New research from Cornell University shows that there may be more behind this decision making than pure emotion. Cornell researchers conducted an experiment similar to one run by the Dutch in 2006, but with slightly different focus groups.
In the Cornell study, participants were split into “feeling-focus” and “detail-focus” groups. As the names imply, feeling-focused subjects were asked about how a particular attribute (such as superior fuel economy) made them feel. Detail-focus subjects were told to remember facts and figures about each model presented.
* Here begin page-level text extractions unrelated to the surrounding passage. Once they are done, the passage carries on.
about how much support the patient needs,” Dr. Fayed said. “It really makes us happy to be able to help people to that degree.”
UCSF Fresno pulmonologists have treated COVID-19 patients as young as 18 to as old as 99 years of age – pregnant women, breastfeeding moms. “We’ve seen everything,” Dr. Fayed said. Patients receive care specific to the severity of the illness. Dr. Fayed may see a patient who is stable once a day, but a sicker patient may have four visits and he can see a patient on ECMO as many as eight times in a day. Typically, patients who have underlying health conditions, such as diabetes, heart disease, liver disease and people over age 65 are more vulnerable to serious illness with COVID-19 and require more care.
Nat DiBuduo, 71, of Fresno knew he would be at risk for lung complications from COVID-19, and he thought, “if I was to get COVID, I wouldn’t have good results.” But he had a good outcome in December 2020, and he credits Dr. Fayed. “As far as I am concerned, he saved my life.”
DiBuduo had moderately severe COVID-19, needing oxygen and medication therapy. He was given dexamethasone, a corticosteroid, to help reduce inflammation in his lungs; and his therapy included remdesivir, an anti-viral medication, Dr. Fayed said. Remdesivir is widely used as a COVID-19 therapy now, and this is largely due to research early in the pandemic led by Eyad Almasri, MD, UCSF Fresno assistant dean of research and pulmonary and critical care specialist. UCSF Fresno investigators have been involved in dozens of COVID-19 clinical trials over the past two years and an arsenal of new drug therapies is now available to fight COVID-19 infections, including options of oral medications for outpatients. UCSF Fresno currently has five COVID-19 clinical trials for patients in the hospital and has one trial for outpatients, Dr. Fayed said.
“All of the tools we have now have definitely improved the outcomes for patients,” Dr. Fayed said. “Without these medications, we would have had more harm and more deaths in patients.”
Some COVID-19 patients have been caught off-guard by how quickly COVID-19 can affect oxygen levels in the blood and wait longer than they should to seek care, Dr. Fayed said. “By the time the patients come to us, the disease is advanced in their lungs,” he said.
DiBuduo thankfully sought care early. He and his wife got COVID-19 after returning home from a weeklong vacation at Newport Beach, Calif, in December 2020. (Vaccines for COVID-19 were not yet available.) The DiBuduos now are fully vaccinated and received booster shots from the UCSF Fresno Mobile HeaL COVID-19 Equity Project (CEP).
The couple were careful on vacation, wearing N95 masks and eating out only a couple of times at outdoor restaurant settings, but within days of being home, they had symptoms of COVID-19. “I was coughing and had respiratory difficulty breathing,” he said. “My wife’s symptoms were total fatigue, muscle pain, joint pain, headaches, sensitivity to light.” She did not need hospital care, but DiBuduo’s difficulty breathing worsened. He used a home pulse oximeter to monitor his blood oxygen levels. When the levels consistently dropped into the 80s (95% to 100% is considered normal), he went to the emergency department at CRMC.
As with the original Dutch study, there was one car that presented best overall. When presented with simple decisions, the detail-focus group more often chose the “correct” car; however, as more variables were added, it was the feeling-focus group that scored the best.
The unscientific conclusion is that it’s best to let the conscious mind acquire all the details it can, then turn over the complex decision making to the unconscious mind. Put another way, and quoting directly from the research published in Wired, “don’t over-think your decision,” and “when the going gets tough, go with your gut.”
Or, as Andrew Sullivan puts it in The Daily Beast, “our emotions have a logic all their own,” and “instincts are often rooted in the processing powers of the unconscious brain.” Ignore them at your own risk.